**Assignment**: Reprint all of the data below exactly as shown and skip every image.

Extracted records:
----------------

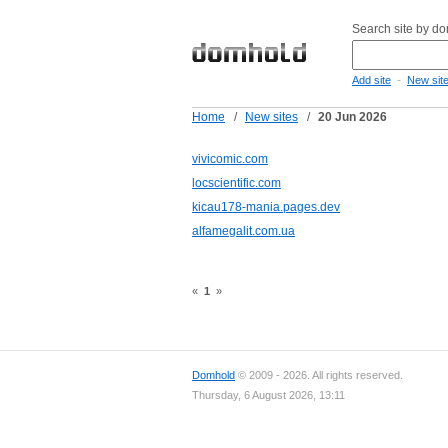
Search site by d
-
Add site
New sit
Home
/
New sites
/
20 Jun 2026
vivicomic.com
locscientific.com
kicau178-mania.pages.dev
alfamegalit.com.ua
«
1
»
Domhold
© 2009 - 2026. All rights reserved.
Thursday, 6 August 2026, 13:11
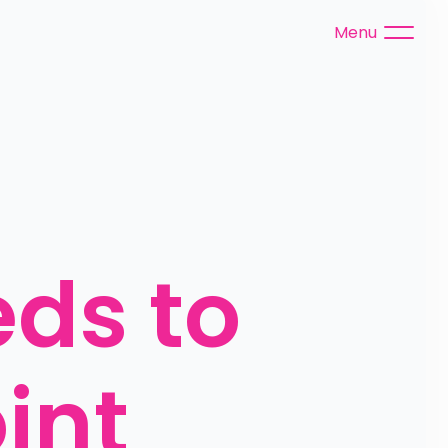
Menu
s to 
nt 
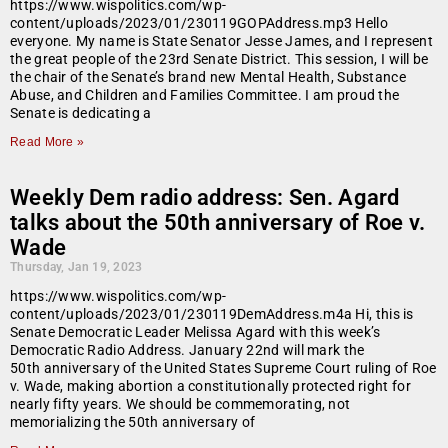
https://www.wispolitics.com/wp-
content/uploads/2023/01/230119GOPAddress.mp3 Hello
everyone. My name is State Senator Jesse James, and I represent
the great people of the 23rd Senate District. This session, I will be
the chair of the Senate’s brand new Mental Health, Substance
Abuse, and Children and Families Committee. I am proud the
Senate is dedicating a
Read More »
Weekly Dem radio address: Sen. Agard
talks about the 50th anniversary of Roe v.
Wade
Thursday, Jan 19, 2023
https://www.wispolitics.com/wp-
content/uploads/2023/01/230119DemAddress.m4a Hi, this is
Senate Democratic Leader Melissa Agard with this week’s
Democratic Radio Address. January 22nd will mark the
50th anniversary of the United States Supreme Court ruling of Roe
v. Wade, making abortion a constitutionally protected right for
nearly fifty years. We should be commemorating, not
memorializing the 50th anniversary of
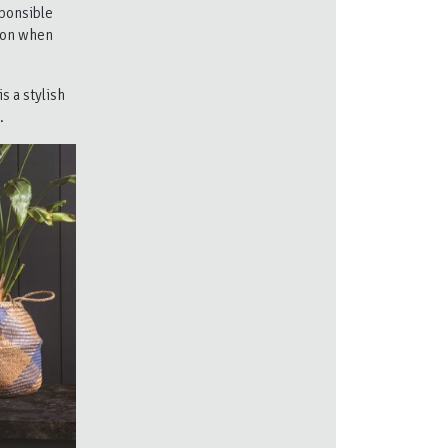
ponsible
tion when
s a stylish
.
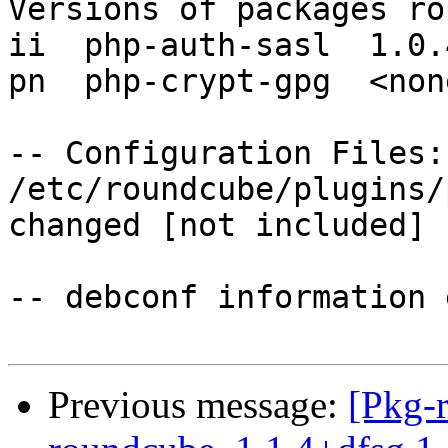
Versions of packages ro
ii  php-auth-sasl  1.0.4
pn  php-crypt-gpg  <none
-- Configuration Files:

/etc/roundcube/plugins/
changed [not included]

-- debconf information 
Previous message:
[Pkg-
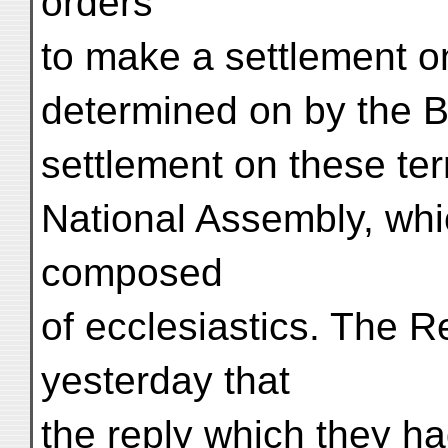
orders
to make a settlement o
determined on by the B
settlement on these te
National Assembly, whi
composed
of ecclesiastics. The R
yesterday that
the reply which they h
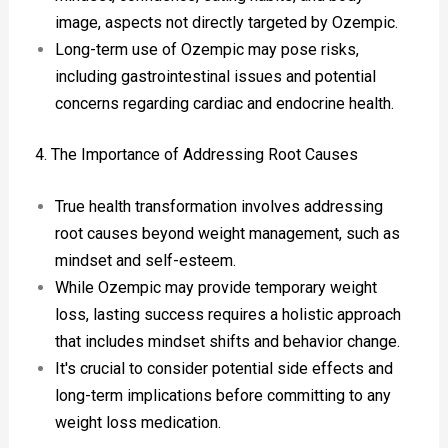
image, aspects not directly targeted by Ozempic.
Long-term use of Ozempic may pose risks,
including gastrointestinal issues and potential
concerns regarding cardiac and endocrine health.
4. The Importance of Addressing Root Causes
True health transformation involves addressing
root causes beyond weight management, such as
mindset and self-esteem.
While Ozempic may provide temporary weight
loss, lasting success requires a holistic approach
that includes mindset shifts and behavior change.
It's crucial to consider potential side effects and
long-term implications before committing to any
weight loss medication.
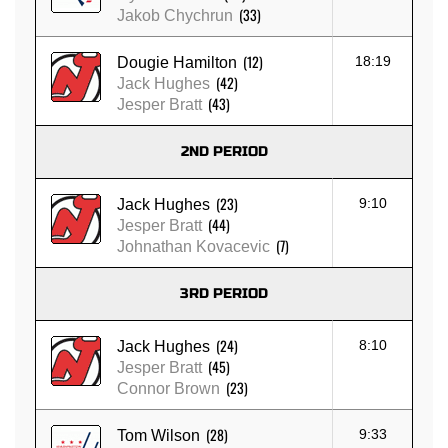
(33)
Jakob Chychrun
(12)
18:19
Dougie Hamilton
(42)
Jack Hughes
(43)
Jesper Bratt
2ND PERIOD
(23)
9:10
Jack Hughes
(44)
Jesper Bratt
(7)
Johnathan Kovacevic
3RD PERIOD
(24)
8:10
Jack Hughes
(45)
Jesper Bratt
(23)
Connor Brown
(28)
9:33
Tom Wilson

----------------

**Response to this exercise**:
Search site by d
-
Add site
New sit
Home
/
New sites
/
20 Jun 2026
vivicomic.com
locscientific.com
kicau178-mania.pages.dev
alfamegalit.com.ua
«
1
»
Domhold
© 2009 - 2026. All rights reserved.
Thursday, 6 August 2026, 13:11
Menu
s to 
nt 
https://www.wispolitics.com/wp-
content/uploads/2023/01/230119GOPAddress.mp3 Hello
everyone. My name is State Senator Jesse James, and I represent
the great people of the 23rd Senate District. This session, I will be
the chair of the Senate’s brand new Mental Health, Substance
Abuse, and Children and Families Committee. I am proud the
Senate is dedicating a
Read More »
Weekly Dem radio address: Sen. Agard
talks about the 50th anniversary of Roe v.
Wade
Thursday, Jan 19, 2023
https://www.wispolitics.com/wp-
content/uploads/2023/01/230119DemAddress.m4a Hi, this is
Senate Democratic Leader Melissa Agard with this week’s
Democratic Radio Address. January 22nd will mark the
50th anniversary of the United States Supreme Court ruling of Roe
v. Wade, making abortion a constitutionally protected right for
nearly fifty years. We should be commemorating, not
memorializing the 50th anniversary of
ponsible
tion when
s a stylish
.
Versions of packages ro
ii  php-auth-sasl  1.0.4
pn  php-crypt-gpg  <none
-- Configuration Files:

/etc/roundcube/plugins/
changed [not included]

-- debconf information 
Previous message:
[Pkg-
orders
to make a settlement o
determined on by the B
settlement on these te
National Assembly, whi
composed
of ecclesiastics. The R
yesterday that
the reply which they h
image, aspects not directly targeted by Ozempic.
Long-term use of Ozempic may pose risks,
including gastrointestinal issues and potential
concerns regarding cardiac and endocrine health.
4. The Importance of Addressing Root Causes
True health transformation involves addressing
root causes beyond weight management, such as
mindset and self-esteem.
While Ozempic may provide temporary weight
loss, lasting success requires a holistic approach
that includes mindset shifts and behavior change.
It's crucial to consider potential side effects and
long-term implications before committing to any
weight loss medication.
(33)
Jakob Chychrun
(12)
18:19
Dougie Hamilton
(42)
Jack Hughes
(43)
Jesper Bratt
2ND PERIOD
(23)
9:10
Jack Hughes
(44)
Jesper Bratt
(7)
Johnathan Kovacevic
3RD PERIOD
(24)
8:10
Jack Hughes
(45)
Jesper Bratt
(23)
Connor Brown
(28)
9:33
Tom Wilson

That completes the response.